**Work order**
Across the records below, how many lines contain the string "planes"? Give the number by itself.

**Available records**
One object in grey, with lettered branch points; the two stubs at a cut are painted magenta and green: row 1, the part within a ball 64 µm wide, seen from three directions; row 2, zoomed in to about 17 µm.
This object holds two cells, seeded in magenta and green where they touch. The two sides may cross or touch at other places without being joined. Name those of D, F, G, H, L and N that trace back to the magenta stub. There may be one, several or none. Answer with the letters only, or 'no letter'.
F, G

* * *

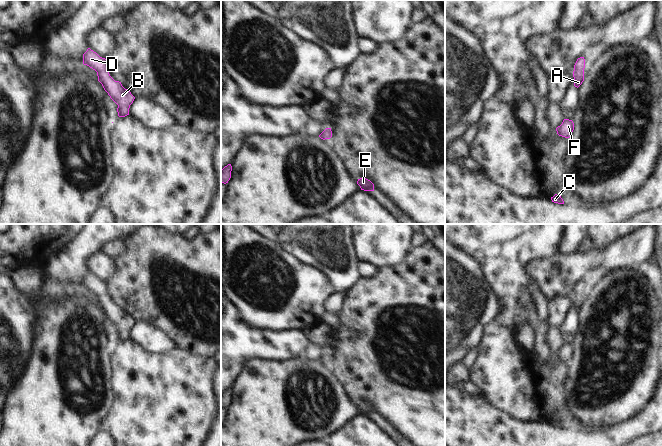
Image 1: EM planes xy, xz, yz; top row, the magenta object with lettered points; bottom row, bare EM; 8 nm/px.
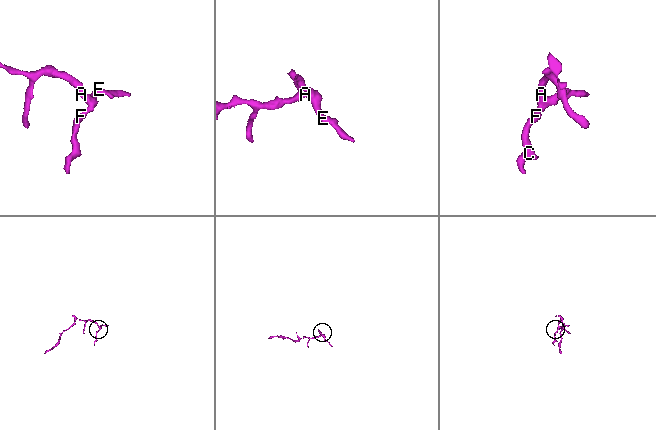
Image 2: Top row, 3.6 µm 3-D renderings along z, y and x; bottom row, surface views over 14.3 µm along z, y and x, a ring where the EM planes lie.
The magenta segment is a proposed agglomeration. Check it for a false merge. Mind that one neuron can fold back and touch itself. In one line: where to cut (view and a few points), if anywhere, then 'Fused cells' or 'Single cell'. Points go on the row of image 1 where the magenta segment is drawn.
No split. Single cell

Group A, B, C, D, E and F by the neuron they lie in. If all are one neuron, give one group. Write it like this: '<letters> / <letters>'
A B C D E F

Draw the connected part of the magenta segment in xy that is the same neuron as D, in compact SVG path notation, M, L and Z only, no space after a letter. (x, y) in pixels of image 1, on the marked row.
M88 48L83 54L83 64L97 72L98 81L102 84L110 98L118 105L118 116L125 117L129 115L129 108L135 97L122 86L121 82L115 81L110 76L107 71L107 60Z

**Solution for this problem**
2